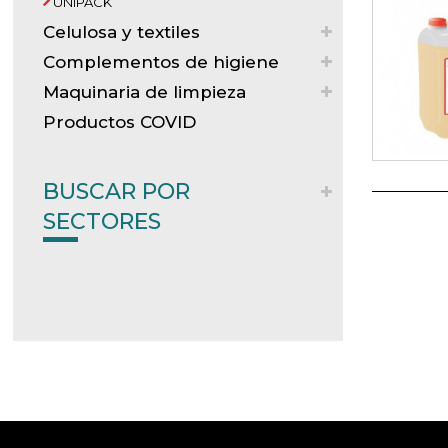
UNIPACK
Celulosa y textiles
Complementos de higiene
Maquinaria de limpieza
Productos COVID
BUSCAR POR
SECTORES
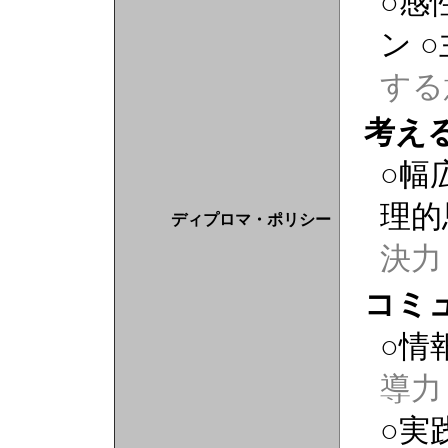
○感
ン
する
考え
○幅
理的
ディプロマ・ポリシー
決力
コミ
○情
導力
○実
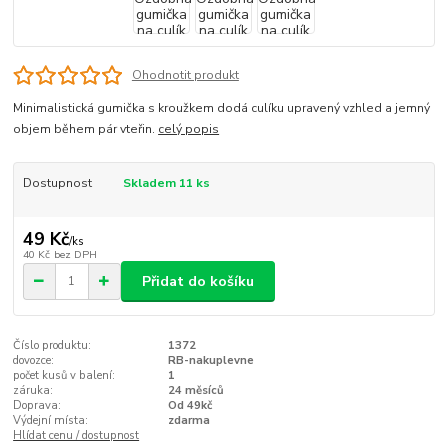
Ohodnotit produkt
Minimalistická gumička s kroužkem dodá culíku upravený vzhled a jemný
objem během pár vteřin.
celý popis
Dostupnost
Skladem 11 ks
49 Kč
/
ks
40 Kč
bez DPH
Přidat do košíku
Číslo produktu:
1372
dovozce:
RB-nakuplevne
počet kusů v balení:
1
záruka:
24 měsíců
Doprava:
Od 49kč
Výdejní místa:
zdarma
Hlídat cenu / dostupnost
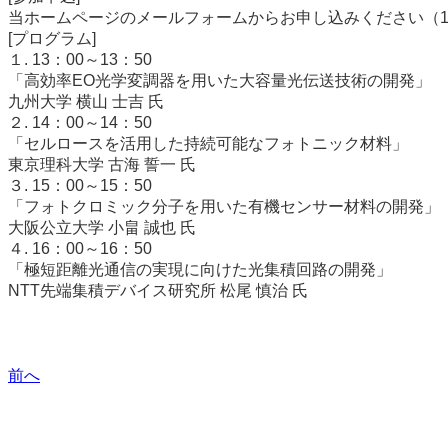
当ホームページのメールフォームからお申し込みください（1
[プログラム]
１. 13：00～13：50
「高効率EO光学変調器を用いた大容量光伝送技術の開発」
九州大学 横山 士吉 氏
２. 14：00～14：50
「セルロースを活用した持続可能なフォトニック材料」
東京理科大学 古海 誓一 氏
３. 15：00～15：50
「フォトクロミック分子を用いた有機センサー材料の開発」
大阪公立大学 小畠 誠也 氏
４. 16：00～16：50
「極短距離光通信の実現に向けた光集積回路の開発」
NTT先端集積デバイス研究所 松尾 慎治 氏
前へ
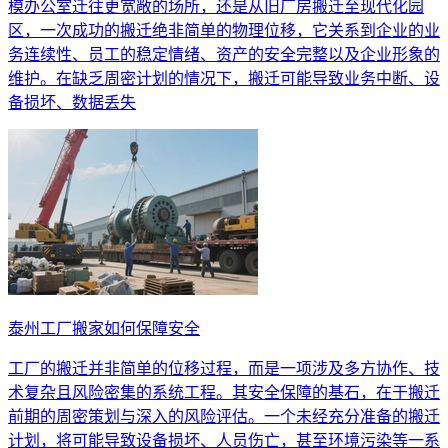
模办公室迁往更宽敞的场所，还是从旧厂房搬迁至现代化园
区，一次成功的搬迁绝非简单的物理位移，它关系到企业的业
务连续性、员工的稳定情绪、资产的安全完整以及企业形象的
维护。在缺乏周密计划的情况下，搬迁可能导致业务中断、设
备损坏、数据丢失
泰州工厂搬家如何保障安全
工厂的搬迁并非简单的位移过程，而是一项涉及多方协作、技
术复杂且风险密集的系统工程。其安全保障的基石，在于搬迁
前期的周密策划与深入的风险评估。一个未经充分准备的搬迁
计划，将可能导致设备损坏、人员伤亡，甚至环境污染等一系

+ + + +

## DIRECTIONS
Exactly restate the lines from the one holding "Přidat do košíku" to the final line of the records above, including both and excluding pictures.

## EXPECTED ANSWER
Přidat do košíku
Číslo produktu:
1372
dovozce:
RB-nakuplevne
počet kusů v balení:
1
záruka:
24 měsíců
Doprava:
Od 49kč
Výdejní místa:
zdarma
Hlídat cenu / dostupnost
当ホームページのメールフォームからお申し込みください（1
[プログラム]
１. 13：00～13：50
「高効率EO光学変調器を用いた大容量光伝送技術の開発」
九州大学 横山 士吉 氏
２. 14：00～14：50
「セルロースを活用した持続可能なフォトニック材料」
東京理科大学 古海 誓一 氏
３. 15：00～15：50
「フォトクロミック分子を用いた有機センサー材料の開発」
大阪公立大学 小畠 誠也 氏
４. 16：00～16：50
「極短距離光通信の実現に向けた光集積回路の開発」
NTT先端集積デバイス研究所 松尾 慎治 氏
前へ
模办公室迁往更宽敞的场所，还是从旧厂房搬迁至现代化园
区，一次成功的搬迁绝非简单的物理位移，它关系到企业的业
务连续性、员工的稳定情绪、资产的安全完整以及企业形象的
维护。在缺乏周密计划的情况下，搬迁可能导致业务中断、设
备损坏、数据丢失
泰州工厂搬家如何保障安全
工厂的搬迁并非简单的位移过程，而是一项涉及多方协作、技
术复杂且风险密集的系统工程。其安全保障的基石，在于搬迁
前期的周密策划与深入的风险评估。一个未经充分准备的搬迁
计划，将可能导致设备损坏、人员伤亡，甚至环境污染等一系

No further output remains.